A) Multiple genetic variants directly affect the same risk gene. B) Risk variants have an indirect effect on the expression of a downstream gene. C) Risk variants indirectly affect a higher level molecular process by disrupting the function of a biological module of genes. D) Risk variants disrupt intermediate genes to indirectly affect a psychiatric phenotype. E) Biological variation is traced from low level DNA variants to high level disease phenotype through intermediate levels of increasing complexity. The possibility of performing biological assays at each level is indicated for hiPSCs, post mortem brains and living patients. Gradients indicate the level of biological convergence expected for idiopathic versus a genetically selected cohort. The feasible sample size is largest for studies of DNA and disease phenotype (i.e. GWAS), but is much lower for intermediate phenotypes.
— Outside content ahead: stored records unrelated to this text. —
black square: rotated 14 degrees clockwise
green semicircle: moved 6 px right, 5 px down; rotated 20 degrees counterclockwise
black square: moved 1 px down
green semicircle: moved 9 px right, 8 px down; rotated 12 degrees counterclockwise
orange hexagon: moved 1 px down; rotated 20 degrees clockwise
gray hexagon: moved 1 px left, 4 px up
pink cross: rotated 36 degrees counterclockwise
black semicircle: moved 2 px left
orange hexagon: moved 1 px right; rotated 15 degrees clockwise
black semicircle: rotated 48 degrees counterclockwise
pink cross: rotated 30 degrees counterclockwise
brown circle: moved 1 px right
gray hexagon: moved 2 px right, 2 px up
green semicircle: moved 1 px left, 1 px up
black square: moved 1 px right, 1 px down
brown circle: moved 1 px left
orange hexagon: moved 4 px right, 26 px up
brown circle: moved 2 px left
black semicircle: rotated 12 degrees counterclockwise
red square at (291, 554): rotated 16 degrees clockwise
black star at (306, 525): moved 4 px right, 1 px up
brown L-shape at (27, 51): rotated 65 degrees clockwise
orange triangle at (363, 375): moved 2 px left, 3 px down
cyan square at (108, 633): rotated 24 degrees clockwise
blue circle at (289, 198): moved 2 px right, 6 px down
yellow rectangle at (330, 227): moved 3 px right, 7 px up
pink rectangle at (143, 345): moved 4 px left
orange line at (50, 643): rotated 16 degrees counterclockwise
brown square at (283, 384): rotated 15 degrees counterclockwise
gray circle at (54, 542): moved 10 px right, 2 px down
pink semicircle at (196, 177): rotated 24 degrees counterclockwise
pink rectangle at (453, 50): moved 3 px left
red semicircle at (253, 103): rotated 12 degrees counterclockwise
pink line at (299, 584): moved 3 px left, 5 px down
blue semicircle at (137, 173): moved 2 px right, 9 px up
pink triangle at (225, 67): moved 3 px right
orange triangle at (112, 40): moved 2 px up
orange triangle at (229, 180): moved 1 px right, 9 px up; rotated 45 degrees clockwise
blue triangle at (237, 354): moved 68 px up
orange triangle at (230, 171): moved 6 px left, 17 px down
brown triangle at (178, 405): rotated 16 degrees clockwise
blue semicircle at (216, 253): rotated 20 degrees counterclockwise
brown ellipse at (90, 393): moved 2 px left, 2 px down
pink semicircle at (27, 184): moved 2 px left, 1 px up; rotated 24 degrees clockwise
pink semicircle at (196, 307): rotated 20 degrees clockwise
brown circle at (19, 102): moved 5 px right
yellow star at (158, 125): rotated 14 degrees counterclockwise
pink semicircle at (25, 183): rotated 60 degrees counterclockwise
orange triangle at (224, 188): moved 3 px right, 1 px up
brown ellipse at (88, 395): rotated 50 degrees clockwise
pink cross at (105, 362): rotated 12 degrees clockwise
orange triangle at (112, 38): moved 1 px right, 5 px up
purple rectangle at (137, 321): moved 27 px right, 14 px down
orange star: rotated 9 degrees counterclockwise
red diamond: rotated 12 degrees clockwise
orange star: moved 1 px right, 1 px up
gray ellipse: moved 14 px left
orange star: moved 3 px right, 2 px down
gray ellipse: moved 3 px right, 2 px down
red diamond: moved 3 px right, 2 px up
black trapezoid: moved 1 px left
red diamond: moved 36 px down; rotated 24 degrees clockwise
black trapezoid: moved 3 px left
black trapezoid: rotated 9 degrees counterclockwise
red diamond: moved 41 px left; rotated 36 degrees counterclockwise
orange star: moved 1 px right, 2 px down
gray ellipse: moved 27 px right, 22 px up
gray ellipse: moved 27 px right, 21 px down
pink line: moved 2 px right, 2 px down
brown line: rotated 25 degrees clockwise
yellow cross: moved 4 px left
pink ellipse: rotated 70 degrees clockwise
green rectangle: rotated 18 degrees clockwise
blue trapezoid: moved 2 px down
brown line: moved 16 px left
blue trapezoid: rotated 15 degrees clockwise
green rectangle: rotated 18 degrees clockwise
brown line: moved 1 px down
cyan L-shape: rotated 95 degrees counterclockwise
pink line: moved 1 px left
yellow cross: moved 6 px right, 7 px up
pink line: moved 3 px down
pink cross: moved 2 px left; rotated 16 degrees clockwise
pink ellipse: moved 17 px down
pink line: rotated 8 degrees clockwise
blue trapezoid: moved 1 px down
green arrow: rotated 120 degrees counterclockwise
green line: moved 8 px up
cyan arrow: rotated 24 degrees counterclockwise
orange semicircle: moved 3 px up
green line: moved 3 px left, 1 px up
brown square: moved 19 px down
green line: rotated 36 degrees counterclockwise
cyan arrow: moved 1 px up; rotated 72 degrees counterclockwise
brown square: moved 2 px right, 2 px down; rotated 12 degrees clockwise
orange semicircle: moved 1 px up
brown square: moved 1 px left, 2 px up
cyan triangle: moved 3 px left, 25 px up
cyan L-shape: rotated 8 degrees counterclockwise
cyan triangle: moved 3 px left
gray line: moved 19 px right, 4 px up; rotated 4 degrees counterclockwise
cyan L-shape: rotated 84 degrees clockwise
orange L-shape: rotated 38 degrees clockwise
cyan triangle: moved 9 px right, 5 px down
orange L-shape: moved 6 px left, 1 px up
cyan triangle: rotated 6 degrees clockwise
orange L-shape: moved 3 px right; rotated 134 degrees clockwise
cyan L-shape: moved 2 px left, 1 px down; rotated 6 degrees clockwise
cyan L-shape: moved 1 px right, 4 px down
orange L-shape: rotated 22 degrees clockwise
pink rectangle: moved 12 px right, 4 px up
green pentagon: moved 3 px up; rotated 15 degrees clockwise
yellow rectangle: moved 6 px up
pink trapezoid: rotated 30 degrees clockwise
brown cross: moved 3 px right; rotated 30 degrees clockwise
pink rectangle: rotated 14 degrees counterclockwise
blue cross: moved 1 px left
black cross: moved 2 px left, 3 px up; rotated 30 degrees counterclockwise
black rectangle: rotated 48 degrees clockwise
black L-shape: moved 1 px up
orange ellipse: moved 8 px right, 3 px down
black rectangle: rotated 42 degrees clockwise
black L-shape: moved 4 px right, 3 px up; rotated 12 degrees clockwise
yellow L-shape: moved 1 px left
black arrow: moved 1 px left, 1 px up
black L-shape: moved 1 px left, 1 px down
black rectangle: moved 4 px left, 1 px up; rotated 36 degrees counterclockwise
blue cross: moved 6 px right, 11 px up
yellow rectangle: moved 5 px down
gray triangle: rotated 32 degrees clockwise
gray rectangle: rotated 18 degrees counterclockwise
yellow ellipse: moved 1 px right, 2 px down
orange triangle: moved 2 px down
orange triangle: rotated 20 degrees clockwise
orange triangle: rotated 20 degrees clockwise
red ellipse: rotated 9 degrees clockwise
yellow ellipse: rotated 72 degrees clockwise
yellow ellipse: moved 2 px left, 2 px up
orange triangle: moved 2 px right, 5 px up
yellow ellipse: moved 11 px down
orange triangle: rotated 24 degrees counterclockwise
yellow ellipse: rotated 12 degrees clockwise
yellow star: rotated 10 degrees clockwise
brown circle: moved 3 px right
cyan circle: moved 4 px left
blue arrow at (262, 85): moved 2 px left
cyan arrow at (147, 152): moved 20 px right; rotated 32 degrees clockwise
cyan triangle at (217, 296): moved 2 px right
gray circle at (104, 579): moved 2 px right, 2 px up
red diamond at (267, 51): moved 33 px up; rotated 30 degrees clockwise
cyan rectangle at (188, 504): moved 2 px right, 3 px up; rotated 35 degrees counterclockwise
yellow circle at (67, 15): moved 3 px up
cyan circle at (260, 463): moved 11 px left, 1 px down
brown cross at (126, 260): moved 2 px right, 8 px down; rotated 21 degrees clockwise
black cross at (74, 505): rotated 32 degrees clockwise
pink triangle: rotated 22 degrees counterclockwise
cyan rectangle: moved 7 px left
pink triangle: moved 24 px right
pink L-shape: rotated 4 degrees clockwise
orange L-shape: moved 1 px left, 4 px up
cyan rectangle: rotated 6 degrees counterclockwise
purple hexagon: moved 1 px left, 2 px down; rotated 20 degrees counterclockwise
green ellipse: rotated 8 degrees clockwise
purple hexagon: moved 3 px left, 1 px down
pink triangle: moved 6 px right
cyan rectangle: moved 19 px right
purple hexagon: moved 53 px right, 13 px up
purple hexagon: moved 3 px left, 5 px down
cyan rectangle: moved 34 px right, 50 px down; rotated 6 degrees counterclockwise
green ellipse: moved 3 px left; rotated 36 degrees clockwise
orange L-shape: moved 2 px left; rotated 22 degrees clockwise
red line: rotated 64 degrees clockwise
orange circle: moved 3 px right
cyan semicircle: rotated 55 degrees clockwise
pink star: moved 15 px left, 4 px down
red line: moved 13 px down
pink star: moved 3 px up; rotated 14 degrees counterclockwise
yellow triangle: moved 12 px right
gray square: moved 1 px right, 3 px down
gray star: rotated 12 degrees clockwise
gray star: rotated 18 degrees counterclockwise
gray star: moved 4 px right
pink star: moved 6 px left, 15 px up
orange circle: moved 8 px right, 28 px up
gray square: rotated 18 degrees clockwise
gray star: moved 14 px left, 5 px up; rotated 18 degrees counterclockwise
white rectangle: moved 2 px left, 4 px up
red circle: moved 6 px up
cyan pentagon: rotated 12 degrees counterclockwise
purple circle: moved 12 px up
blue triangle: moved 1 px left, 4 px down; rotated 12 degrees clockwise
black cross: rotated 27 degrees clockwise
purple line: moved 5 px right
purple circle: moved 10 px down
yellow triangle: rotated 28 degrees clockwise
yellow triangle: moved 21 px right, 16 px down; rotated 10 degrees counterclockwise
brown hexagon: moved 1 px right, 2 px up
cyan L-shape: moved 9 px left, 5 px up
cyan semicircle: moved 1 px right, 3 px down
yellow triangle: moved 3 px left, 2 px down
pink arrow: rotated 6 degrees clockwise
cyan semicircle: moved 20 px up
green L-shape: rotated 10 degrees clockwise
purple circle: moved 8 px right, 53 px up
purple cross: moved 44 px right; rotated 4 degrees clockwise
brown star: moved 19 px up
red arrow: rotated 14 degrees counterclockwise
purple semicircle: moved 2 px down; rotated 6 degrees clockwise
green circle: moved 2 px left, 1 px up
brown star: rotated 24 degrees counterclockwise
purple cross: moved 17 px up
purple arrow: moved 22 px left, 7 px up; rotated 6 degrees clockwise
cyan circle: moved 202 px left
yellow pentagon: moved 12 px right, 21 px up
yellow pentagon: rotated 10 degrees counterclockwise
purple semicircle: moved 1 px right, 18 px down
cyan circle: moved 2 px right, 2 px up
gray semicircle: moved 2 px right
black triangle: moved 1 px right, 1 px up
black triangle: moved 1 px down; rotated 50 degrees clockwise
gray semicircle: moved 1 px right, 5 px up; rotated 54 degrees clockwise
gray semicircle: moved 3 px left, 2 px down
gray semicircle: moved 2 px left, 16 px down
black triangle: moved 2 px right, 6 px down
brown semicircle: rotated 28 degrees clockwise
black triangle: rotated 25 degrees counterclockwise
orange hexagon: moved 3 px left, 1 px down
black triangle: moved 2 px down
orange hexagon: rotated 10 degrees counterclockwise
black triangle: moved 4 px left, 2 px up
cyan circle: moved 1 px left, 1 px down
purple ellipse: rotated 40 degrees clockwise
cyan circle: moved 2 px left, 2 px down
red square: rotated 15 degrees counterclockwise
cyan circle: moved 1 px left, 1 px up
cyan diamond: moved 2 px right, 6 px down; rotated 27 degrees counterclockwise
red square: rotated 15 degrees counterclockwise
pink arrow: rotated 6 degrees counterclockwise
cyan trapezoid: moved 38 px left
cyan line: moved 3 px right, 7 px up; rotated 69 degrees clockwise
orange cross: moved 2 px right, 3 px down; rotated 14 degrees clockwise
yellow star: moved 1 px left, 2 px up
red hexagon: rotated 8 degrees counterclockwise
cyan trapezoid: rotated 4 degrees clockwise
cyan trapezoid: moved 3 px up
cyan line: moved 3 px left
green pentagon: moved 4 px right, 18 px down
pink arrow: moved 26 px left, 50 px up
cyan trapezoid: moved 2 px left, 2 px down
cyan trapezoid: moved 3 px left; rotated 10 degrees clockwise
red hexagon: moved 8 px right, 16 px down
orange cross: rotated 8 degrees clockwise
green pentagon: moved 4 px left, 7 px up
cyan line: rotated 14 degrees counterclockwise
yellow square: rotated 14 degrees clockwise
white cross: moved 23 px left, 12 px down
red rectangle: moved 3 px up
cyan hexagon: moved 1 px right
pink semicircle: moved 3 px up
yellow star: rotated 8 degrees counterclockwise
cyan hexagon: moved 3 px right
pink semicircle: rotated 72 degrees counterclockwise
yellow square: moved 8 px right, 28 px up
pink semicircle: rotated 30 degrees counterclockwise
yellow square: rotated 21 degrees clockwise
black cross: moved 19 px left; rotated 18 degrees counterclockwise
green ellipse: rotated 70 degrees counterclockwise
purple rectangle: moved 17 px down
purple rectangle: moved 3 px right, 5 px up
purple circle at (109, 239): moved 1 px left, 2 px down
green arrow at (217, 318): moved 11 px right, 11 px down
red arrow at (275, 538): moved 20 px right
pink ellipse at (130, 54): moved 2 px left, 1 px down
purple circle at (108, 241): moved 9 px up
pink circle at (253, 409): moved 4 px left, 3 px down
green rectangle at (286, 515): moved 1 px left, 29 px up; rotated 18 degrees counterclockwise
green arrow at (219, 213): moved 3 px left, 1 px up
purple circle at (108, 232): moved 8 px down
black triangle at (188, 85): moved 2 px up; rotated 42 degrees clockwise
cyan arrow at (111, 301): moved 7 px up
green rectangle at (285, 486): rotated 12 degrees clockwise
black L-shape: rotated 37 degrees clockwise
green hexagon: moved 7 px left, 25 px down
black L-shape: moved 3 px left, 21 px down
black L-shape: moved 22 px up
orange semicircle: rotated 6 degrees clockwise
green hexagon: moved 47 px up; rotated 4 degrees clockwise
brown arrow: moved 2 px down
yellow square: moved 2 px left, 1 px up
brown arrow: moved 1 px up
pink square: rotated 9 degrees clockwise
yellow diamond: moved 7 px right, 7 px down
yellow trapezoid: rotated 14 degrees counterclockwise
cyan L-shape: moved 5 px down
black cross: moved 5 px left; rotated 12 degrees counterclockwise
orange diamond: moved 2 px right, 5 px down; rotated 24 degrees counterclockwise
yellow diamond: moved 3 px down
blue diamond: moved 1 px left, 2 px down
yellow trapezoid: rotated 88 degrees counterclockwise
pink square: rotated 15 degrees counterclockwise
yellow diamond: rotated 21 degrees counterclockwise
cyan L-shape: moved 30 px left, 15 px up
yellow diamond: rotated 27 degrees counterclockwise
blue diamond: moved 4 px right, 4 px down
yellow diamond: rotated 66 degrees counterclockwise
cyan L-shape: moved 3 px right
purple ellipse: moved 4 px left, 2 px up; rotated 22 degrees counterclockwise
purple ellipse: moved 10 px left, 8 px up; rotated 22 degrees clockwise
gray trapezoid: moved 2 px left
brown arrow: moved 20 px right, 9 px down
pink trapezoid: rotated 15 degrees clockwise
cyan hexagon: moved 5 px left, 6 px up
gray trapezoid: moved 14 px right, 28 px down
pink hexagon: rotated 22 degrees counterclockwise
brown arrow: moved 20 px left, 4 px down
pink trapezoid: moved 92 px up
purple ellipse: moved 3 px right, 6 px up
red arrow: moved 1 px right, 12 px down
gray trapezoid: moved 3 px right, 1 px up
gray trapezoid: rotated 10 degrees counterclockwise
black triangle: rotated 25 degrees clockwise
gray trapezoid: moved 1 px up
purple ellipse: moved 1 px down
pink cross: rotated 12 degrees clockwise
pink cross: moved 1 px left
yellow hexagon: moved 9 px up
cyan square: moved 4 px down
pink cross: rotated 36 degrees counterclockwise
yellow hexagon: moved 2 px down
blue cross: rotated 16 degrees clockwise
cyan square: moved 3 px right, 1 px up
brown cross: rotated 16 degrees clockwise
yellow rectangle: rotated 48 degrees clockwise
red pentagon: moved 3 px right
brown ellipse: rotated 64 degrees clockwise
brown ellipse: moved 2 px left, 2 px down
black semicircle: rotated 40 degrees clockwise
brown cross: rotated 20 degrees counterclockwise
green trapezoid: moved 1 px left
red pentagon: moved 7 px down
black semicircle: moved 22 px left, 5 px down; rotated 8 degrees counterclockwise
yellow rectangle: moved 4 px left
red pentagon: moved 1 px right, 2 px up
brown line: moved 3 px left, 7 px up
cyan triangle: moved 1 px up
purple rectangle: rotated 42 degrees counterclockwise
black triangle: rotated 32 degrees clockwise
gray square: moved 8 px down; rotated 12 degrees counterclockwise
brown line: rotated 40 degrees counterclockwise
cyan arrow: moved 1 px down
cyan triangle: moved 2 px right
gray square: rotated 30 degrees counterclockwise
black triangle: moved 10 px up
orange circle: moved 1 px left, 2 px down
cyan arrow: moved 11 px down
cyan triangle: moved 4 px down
The best level to study this common hypothesis of functional convergence is unclear; it may be too low level or underpowered to detect at the level of gene expression and more likely to be identified at the level of modules/pathways/gene-sets/subnetworks. For example, while there may be hundreds of genetic perturbations that converge at the level of synaptic function, the majority of these likely have a distinct expression signature[34]. Therefore, detecting a convergence at the molecular level is dependent on having the proper module/pathway/gene-set/subnetwork to test. Whereas these pathways show clear convergence at the higher behavioral/psychiatric level, and deconstructing this convergence to lower level phenotypes can reveal shared molecular etiology and potential therapies, which level to focus on is not clear. The amount of convergence increases with complexity (i.e. toward psychiatry) since the diagnosis is based on is psychiatric symptoms, but so does the cost per patient to study. Going down a level (towards DNA) allows increased resolution, sample size and prospects for understanding molecular mechanism, but also dramatically increases multiple testing burden and is susceptible to a lack of biological convergence. Obviously, each has its own technical and logistical challenges.

A major challenge in psychiatric genomics is how best to align a patient cohort, biological assay and analytical approach with a hypothesis of convergence that is both biologically feasible and statistically well powered. While in ASD there is sufficient convergence at the genetic and pathway levels that exome and genome sequencing have already identified multiple genetic disruptions of the same genes and pathways, such clear convergence is not seen in SZ. Since SZ risk is conferred by genetic variants of weaker effect sizes, there is weaker convergence at the genetic and expression levels in SZ, and so convergence has only been observed at the pathway (i.e. ion channel) level. Moving forward, this can be addressed by increasing sample size, developing focused cohorts to increase statistical power and applying integrative statistical methods to detect convergence at new levels[34, 43]. The open questions in psychiatric genetics are therefore, given a set of patients, with a given amount of heterogeneity in genetics, phenotype and technical noise, as well as cost limitations: what level of biological convergence can be expected, is the assay able to detect this level of convergence and are we statistically well-powered to detect a signal of a reasonable effect size? By thoughtfully integrating GWAS, post-mortem and hiPSC-based approaches, we hope that the molecular convergence underling SZ and other complex genetic disorders will become better resolved, revealing novel points of therapeutic intervention.